Don’t forget to dust off your frugality skills
I’d be an irresponsible FI blogger if I didn’t remind you that one of the reasons you became FI in the first place is because you resisted lifestyle inflation, lived below your means, and were in complete control of your spending. Mindful money management is one of your top skills. Consider dusting off those skills.
I’m all for playing the welfare affluenza game, but is it worth the effort and anxiety?

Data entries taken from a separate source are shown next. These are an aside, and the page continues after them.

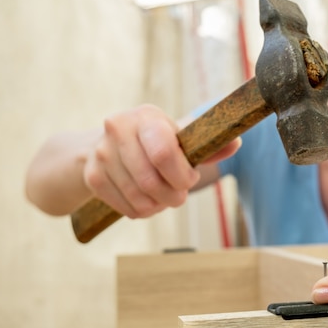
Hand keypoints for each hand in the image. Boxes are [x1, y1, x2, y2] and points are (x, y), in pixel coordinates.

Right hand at [83, 104, 239, 217]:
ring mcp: (101, 153)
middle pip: (152, 182)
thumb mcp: (179, 139)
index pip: (163, 153)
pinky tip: (145, 199)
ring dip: (158, 205)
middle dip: (173, 196)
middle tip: (178, 194)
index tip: (189, 179)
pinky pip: (127, 208)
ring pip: (140, 199)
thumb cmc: (155, 143)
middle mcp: (118, 129)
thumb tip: (235, 143)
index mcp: (146, 117)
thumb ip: (208, 146)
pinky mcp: (92, 176)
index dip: (181, 175)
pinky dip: (142, 211)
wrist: (110, 146)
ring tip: (162, 196)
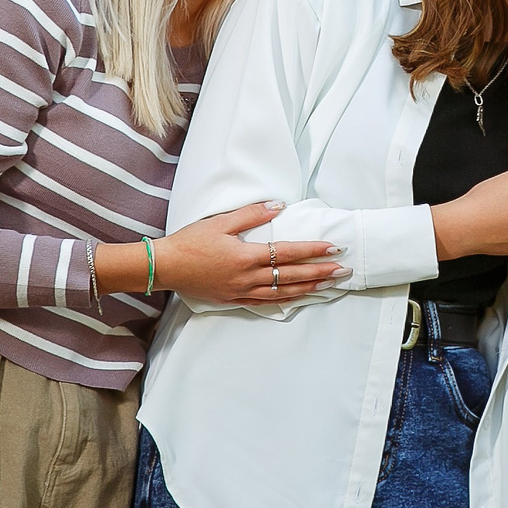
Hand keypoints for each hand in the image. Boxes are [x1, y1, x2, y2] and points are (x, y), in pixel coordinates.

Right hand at [157, 203, 347, 304]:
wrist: (165, 266)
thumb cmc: (190, 241)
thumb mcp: (221, 222)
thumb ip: (252, 214)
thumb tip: (279, 206)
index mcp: (246, 257)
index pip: (289, 253)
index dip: (313, 251)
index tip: (334, 249)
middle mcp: (247, 277)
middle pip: (292, 276)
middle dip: (320, 273)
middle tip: (342, 270)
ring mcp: (241, 291)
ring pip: (283, 293)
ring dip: (308, 289)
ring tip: (328, 285)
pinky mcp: (234, 299)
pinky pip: (266, 302)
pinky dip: (286, 300)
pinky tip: (298, 297)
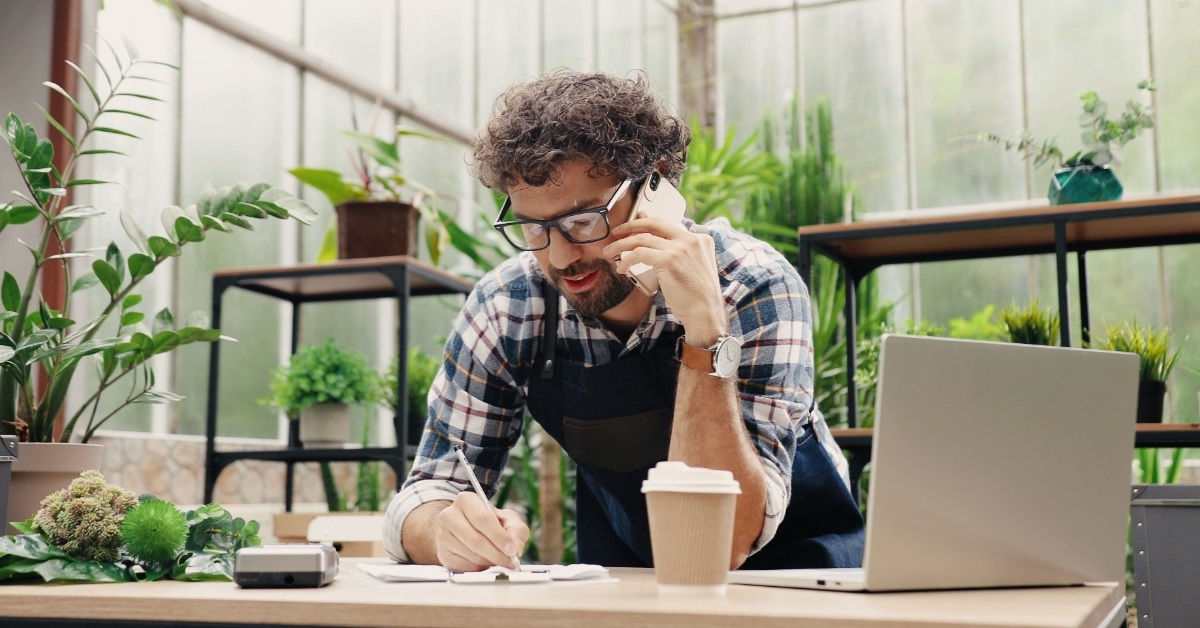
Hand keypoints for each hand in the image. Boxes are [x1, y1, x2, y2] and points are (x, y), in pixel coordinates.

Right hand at [434, 492, 529, 571]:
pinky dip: (479, 568)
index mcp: (466, 500)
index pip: (483, 519)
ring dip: (490, 561)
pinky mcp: (442, 553)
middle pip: (476, 540)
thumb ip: (516, 530)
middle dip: (497, 554)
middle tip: (510, 562)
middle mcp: (449, 515)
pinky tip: (485, 561)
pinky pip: (464, 566)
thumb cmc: (489, 523)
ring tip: (499, 559)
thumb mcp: (507, 519)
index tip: (512, 550)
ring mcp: (442, 535)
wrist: (465, 529)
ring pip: (471, 555)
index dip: (499, 537)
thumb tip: (515, 548)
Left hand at [604, 216, 726, 344]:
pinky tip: (621, 268)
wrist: (705, 313)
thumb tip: (655, 245)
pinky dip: (627, 259)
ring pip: (642, 238)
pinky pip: (639, 253)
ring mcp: (680, 248)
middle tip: (617, 232)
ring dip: (622, 244)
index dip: (647, 222)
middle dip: (631, 225)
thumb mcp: (694, 268)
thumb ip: (680, 254)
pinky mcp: (669, 260)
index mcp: (700, 239)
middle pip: (655, 224)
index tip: (635, 222)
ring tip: (610, 251)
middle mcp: (691, 240)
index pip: (668, 226)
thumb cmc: (697, 297)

That is a question only you can answer for yourself. But if the answer is no, why not try to control your expenses rather than your source of income? Doing so will give you more to invest if you are still earning, or it will reduce your spending and asset loss exposure if you are retired.
Here are a few ideas:
- Practice frugality
Simple, right? You were a pro at this once. You can do it again. Just cut out all the non-essentials that don’t add value to your life and whose expenses are causing you anxiety about selling stock: massages, Starbucks, landscaping service, your 6 streaming subscriptions, botox injections, dining out – you get the picture.
You shouldn’t cut to the point of sufferance. Life is too short to be miserable over $50. You earned this retirement after all, so enjoy it! But chances are, you could make some low or no impact sacrifices here without sacrificing your happiness.
- Delay Major Purchases
This applies to everybody when money is tight. Even more so for retirees who no longer earn a worked income. You might hold off on that home upgrade, new deck, car trade-in, or other project until stocks rebound.
- Delay or change vacation plans
Maybe that trip to Barbados can be shelved for a year, and instead you can replace it with a route 66 trip to see several national parks. Is the savings worth it to you? Maybe. If its a once in a lifetime opportunity though, (perhaps traveling to Japan to attend a family wedding), stop reading this blog and spend the money you worked so hard to accumulate.
Final Thoughts
It’s natural to panic when you see your accounts take a nosedive. Its hard, but train yourself to disbelieve what your eyes see.
These are the facts: the market has endlessly gone up an average of 10% a year for the last century. Its survived world wars, terrorist attacks, rampant inflation, bank system collapse, embargos, natural disasters, and deadly pandemics.
It will never move up in a straight line, but rest assured, it will survive whatever the world throws at it. Its healthy for the market to correct itself and move down periodically. It keeps all of us honest and forces us to evaluate our lives and whether unchained money growth buys real happiness (news flash, it doesn’t).
My advice is to embrace the inevitable downs and use this time to reset some of your own habits and privileges, just like the market itself. If you play it smart, you’ll be stronger and richer on the other side of the valley.
After all, the market is not some mutant inhuman creature from beyond that is divorced from human civilization. We are the stock market. All of us, whether we invest or not.
What we buy, what we drive, where we live, what we watch, what we eat, what we read on our phones – all of this human activity is what requires companies to build, grow, broadcast, produce, ship, and sell the stuff that humans need and want. And just like the market, all people go through ups and downs and time relentlessly marches forward just the same as it always does and humanity thrives.
Next time the market crashes, take a deep breath. Relax. While everyone is racing for the exits screaming fire, stay seated and bide your team until the “all clear” sounds over the intercom. Play your cards right, and you’ll be richer than all of your panic-stricken peers.